Thursday, March 15, 2007
Making medicine safe for children
by Julie McKeel
Creating incentives for studies in children
The Pediatric Exclusivity Program to make drugs safer for children is up for renewal. Children often metabolize medicines in a different way from adults and sometimes experience unpredictable side-effects, but the children's drug market is not always big enough for companies to bother with trials needed to find out the details of such differences. The ten-year-old program offers a six-month patent extension on any product tested in appropriate child-focused trials.
[In 1997, Congress authorized the U.S. Food and Drug Administration (FDA) to grant 6-month extensions of marketing rights through the Pediatric Exclusivity Program if industry sponsors complete FDA-requested pediatric trials.]
Jennifer Li, MD, MHS |
The scheme seems to have worked, with more than 300 studies completed resulting in 115 products that have had their instructions for use changed so that doctors can prescribe them to children with reasonable confidence. Still, the program is being questioned and will be debated in Congress next month. Some critics think the offer is too generous, and that the patent extension should be shortened or altered in some way.
A paper published last month in the Journal of the American Medical Association by the DCRI's Dr. Jennifer Li and her colleagues suggests the critics have a point. However, it concludes that altering the program could undermine its purpose--better health for children.
"Historically, only 25% of approved drugs marketed in the US have sufficient pediatric data to support approval of product labeling by the FDA for dosing, safety, or efficacy in children," Li states in the paper's introduction. "Inadequate dosing and safety information places children at risk for adverse events and denies them potential therapeutic benefits."
The point of Dr. Li's study was to quantify the economic return to industry for completing pediatric exclusivity trials. The team looked at one drug that had been granted pediatric exclusivity in each of nine categories (cancer, cardiovascular disease, psychiatry, etc.). The researchers were interested in the cost of conducting the tests required by the FDA for a drug to qualify for special treatment, and the benefits that resulted from the patent-extension.
The cost of performing each study was estimated. Then the three-year market sales were obtained and converted into estimates of after-tax cash inflows based on 6 months of additional market protection. Net economic return and net return-to-costs ratio for each product were then calculated.
In eight of the nine drug cases, the researchers concluded that there was a benefit to the company. (In the ninth case, the cost of the trials seems to have exceeded the value of the patent extension.) Likewise, the "labeling information" describing side-effects was changed to account for children's needs, so there was also a benefit to young patients, though the team did not quantify that benefit. They did, however, quantify the benefit to the companies--and they found an enormous range. In the most lucrative case the value of extra protected sales was about 74 times the cost of the trials, and it was more than 20 times the cost in three other cases.
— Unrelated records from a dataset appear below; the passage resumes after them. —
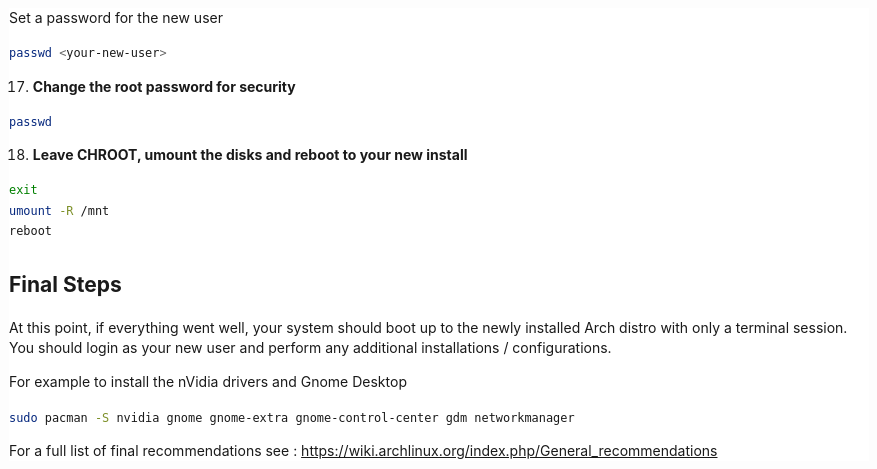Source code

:   Set a password for the new user
  ```bash
  passwd <your-new-user>
  ```

17. **Change the root password for security**
  ```bash
  passwd
  ```

18. **Leave CHROOT, umount the disks and reboot to your new install**
  ```bash
  exit
  umount -R /mnt
  reboot
  ```

## Final Steps

At this point, if everything went well, your system should boot up to the newly installed Arch distro with only a terminal session.
You should login as your new user and perform any additional installations / configurations.

For example to install the nVidia drivers and Gnome Desktop
```bash
sudo pacman -S nvidia gnome gnome-extra gnome-control-center gdm networkmanager
```

For a full list of final recommendations see : https://wiki.archlinux.org/index.php/General_recommendations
While the team's results might argue in favor of less generous patent-extension terms, any alteration would complicate a program that is both clear and effective. In an era where fewer blockbuster drugs seem to be hitting store shelves, a change in this program might lead to fewer safety studies for children's medications.
According to the study authors, reducing marketing protection from 6 months to 3 months could reduce profit margins for some products, and thus those products may not be submitted for pediatric testing. Such products may include medications for conditions such as bacterial infections and hypertension, which have a profound public health importance for children.
"Clearly, however, the greatest return of the exclusivity program is the benefits derived in obtaining new information relevant and applicable toward the care of children,” stated Li, “and this benefit should not be compromised."
In addition to Li, other DCRI researchers involved in this study include E ric Eisenstein, DBA; Barry Mangum, PharmD; Kevin Schulman, MD; Robert Califf, MD; Daniel Benjamin, Jr, MD, PhD; and Elizabeth Reid.